My brother told me this evening that Ms. Juntwait had died. I was very surprised as I had no idea she was ill, or even that she had stopped hosting (I haven't heard a complete Met broadcast since last December, when she was still working). Though I've always been partial to the previous host of the Met broadcasts, Peter Allen, I thought Margaret did a fine job and had a good radio voice. Here's her Wikipedia entry: http://en.wikipedia.org/wiki/Margaret_Juntwait


----------



## Itullian (Aug 27, 2011)

I wondered why she was gone for so long.
Sad
RIP


----------



## Bellinilover (Jul 24, 2013)

What is the name of the current Met broadcast host?


----------



## Itullian (Aug 27, 2011)

Sorry, her name slips my mind at the moment.


----------



## Woodduck (Mar 17, 2014)

Sorry to hear it.
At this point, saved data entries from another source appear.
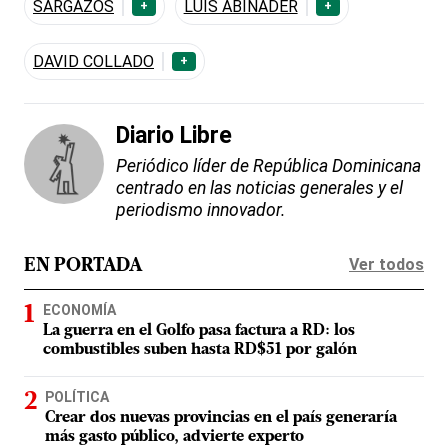
SARGAZOS
LUIS ABINADER
+
+
DAVID COLLADO
+
Diario Libre
Periódico líder de República Dominicana
centrado en las noticias generales y el
periodismo innovador.
Ver todos
EN PORTADA
ECONOMÍA
La guerra en el Golfo pasa factura a RD: los
combustibles suben hasta RD$51 por galón
POLÍTICA
Crear dos nuevas provincias en el país generaría
más gasto público, advierte experto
She was ill for quite some time. It's probably good that her co-host, Ira Siff, doesn't have to go on the air just now. I sensed that they were fond of each other. For some reason Siff doesn't rate a mention in her Wiki piece.


----------



## nina foresti (Mar 11, 2014)

Mary Jo Heath was her very able substitute. Who they will choose now is still a mystery. It would be nice if they would keep her.
Margaret Juntwait was such a charming, lovely woman with a beautiful speaking voice, and to have to be taken at such a young age -- a tragedy!


----------



## Bellinilover (Jul 24, 2013)

nina foresti said:


> Mary Jo Heath was her very able substitute. Who they will choose now is still a mystery. It would be nice if they would keep her.
> Margaret Juntwait was such a charming, lovely woman with a beautiful speaking voice, and to have to be taken at such a young age -- a tragedy!


I must say too that the previous host, Peter Allen, always sounded like such a charming man, and like a throwback to the earlier days of radio. I can still hear his voice in my mind (he was host when I first started listening to the broadcasts in December 1997). As far as I know, he's still living.


----------



## OperaMaven (May 5, 2014)

Bellinilover said:


> I must say too that the previous host, Peter Allen, always sounded like such a charming man, and like a throwback to the earlier days of radio. I can still hear his voice in my mind (he was host when I first started listening to the broadcasts in December 1997). As far as I know, he's still living.


I'm old enough to remember when Peter Allen took over from Milton Cross - quite a drastic change in vocal color and approach! Cross always took his opera oh-so-seriously, and Allen's breezy, sometimes flippant manner took a lot of getting used to.

Allen is still alive - but he's like 95 years old, and it would be cruelty to put him back in the box.

How about Lisa Simeone, who's been doing such a good job with "World of Opera"?


----------